Mireille, voix de l'UNICEF dans les classes

Publié le 07 octobre 2011 | Modifié le 23 décembre 2015

Sensibiliser les enfants à leurs propres droits et à la situation d’autres enfants dans le monde : c’est la mission que s’est donnée Mireille Bernard en tant que « plaideuse » bénévole à l’Unicef France !

« Pourquoi on demande pas à des milliardaires de construire des puits pour que les enfants aient de l’eau ? »
« Y’a des gens qui font caca dehors ? Ils ont qu’à construire des toilettes, c’est facile ! »
« Et pourquoi on crée pas un impôt, pour que l’Unicef ait des sous pour aider les enfants ? »

Cet après-midi, c’est dans une classe de CM2 que Mireille fait une intervention en tant que bénévole de l’Unicef, et les questions fusent… Après avoir expliqué aux élèves sa mission auprès d’eux et le rôle de l’Unicef dans le monde, elle les invite à lister les droits dictés par la Convention internationale des droits de l’enfant. Les réponses ne se font pas attendre : droit de vivre, d’être nourri, d’avoir un toit et des soins, d’aller à l’école, d’avoir une identité, d’être protégé contre la maltraitance… Cette classe n’en est pas à sa première sensibilisation sur la question, et cela se voit ! « Cela fait 10 ans que j’invite l’Unicef dans mes classes » explique Mme Elie, leur enseignante, « et je leur parle moi-même régulièrement de tout ça… Mais c’est mieux quand c’est un intervenant extérieur : ils sont plus attentifs, les messages passent mieux, surtout avec quelqu’un comme Mireille ! »

« Faire connaître leurs droits à ces petits citoyens, c’est capital ! »

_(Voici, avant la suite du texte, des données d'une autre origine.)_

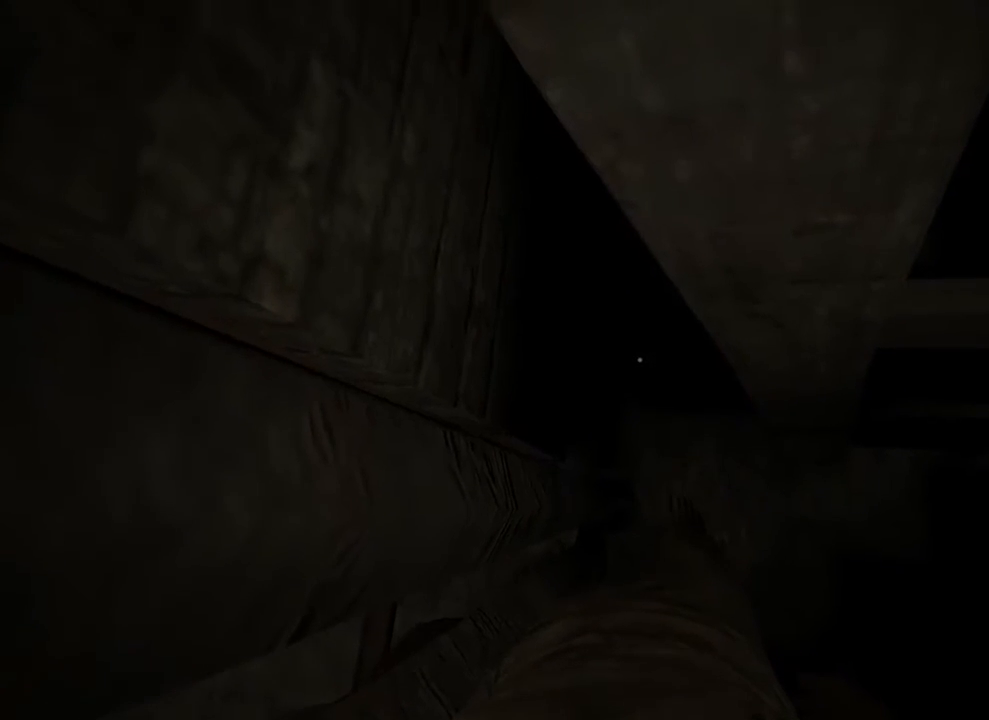
{"keys": ["a", "c", "shift", "w"], "mouse": [], "events": [[33, "a", "down"], [100, "w", "down"], [333, "c", "down"]]}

Il faut dire que Mireille ne manque pas d’humour, ni d’aisance avec les enfants. Ancienne institutrice et psychologue scolaire, elle n’a pas quitté les classes très longtemps : après quelques mois de retraite seulement, elle s’est engagée comme bénévole à l’Unicef France, et a choisi de revenir face aux élèves, avec la casquette de « plaideuse » cette fois. « Les gens me disent ‘‘Mais après toutes ces années, tu supportes encore les enfants ?’’ raconte-t-elle en riant. Mais en tant qu’intervenant extérieur, le rapport avec eux est différent… Et puis, le sort des enfants m’a toujours importé, et c’est donc naturellement que je me suis tournée vers l’Unicef. Pour moi, c’est capital que ces enfants connaissent leurs droits, pour les faire respecter, et pour devenir des adultes qui construiront un monde meilleur ! Et qu’ils sachent qu’en France et ailleurs dans le monde, ces droits ne sont pas toujours respectés…»

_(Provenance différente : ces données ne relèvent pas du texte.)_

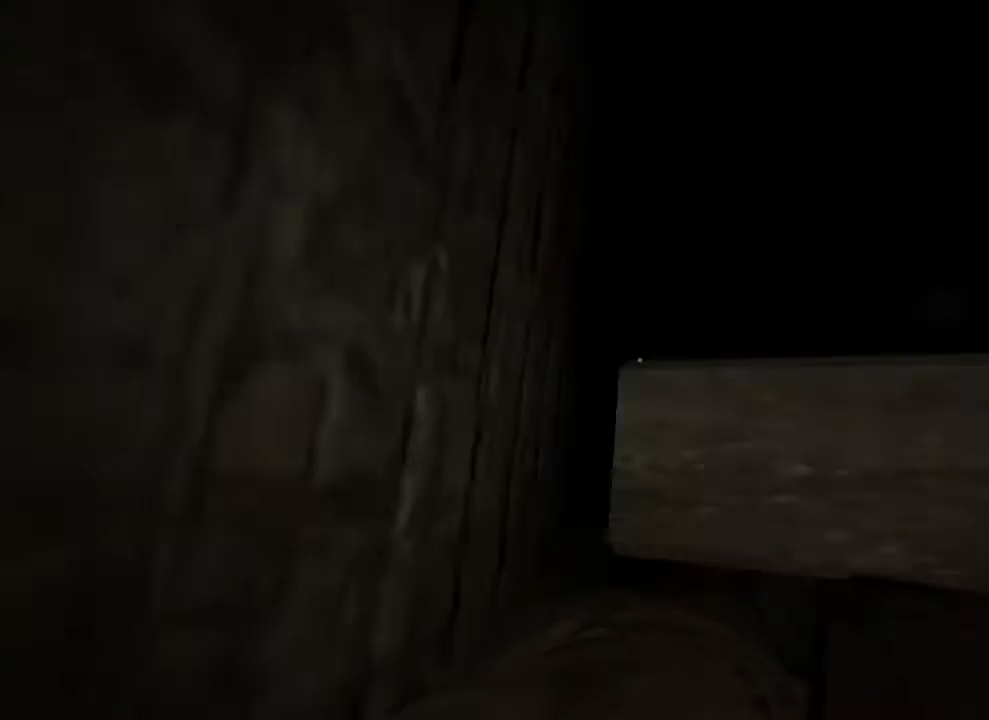
{"keys": ["a", "shift", "w"], "mouse": [], "events": [[133, "c", "up"]]}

Après la projection d’un petit film sur les droits de l’enfant, et un long moment d’échange sous forme de questions-réponses avec les élèves, Mireille leur demande, selon eux, pourquoi cela est important qu’ils sachent tout cela. Une forêt de doigts se lève : « Ca nous concerne ! », « Si on est maltraité, et qu’on ne sait pas que l’adulte n’a pas le droit de faire ça, on ne peut pas être aidé ! », « C’est nous les futurs citoyens ! ». Mission accomplie, le message est bien passé !

Tout le monde peut le faire !

Mais Mireille le précise bien, pas besoin d’avoir été enseignant pour être plaideur dans des établissements scolaires - et là, c’est en tant qu’animatrice de formation-plaidoyer qu’elle parle : « Bien sûr, il faut aimer ça, mais tout le monde peut le faire : on ne lâche pas les bénévoles dans la nature comme ça, ils sont formés, sur le contenu mais aussi sur la façon de se comporter face à la classe, de répondre aux questions un peu embarrassantes… Et ils suivent plusieurs interventions en tant qu’observateurs, sur des thèmes différents et avec des plaideurs confirmés différents, avant de se lancer eux-mêmes ! »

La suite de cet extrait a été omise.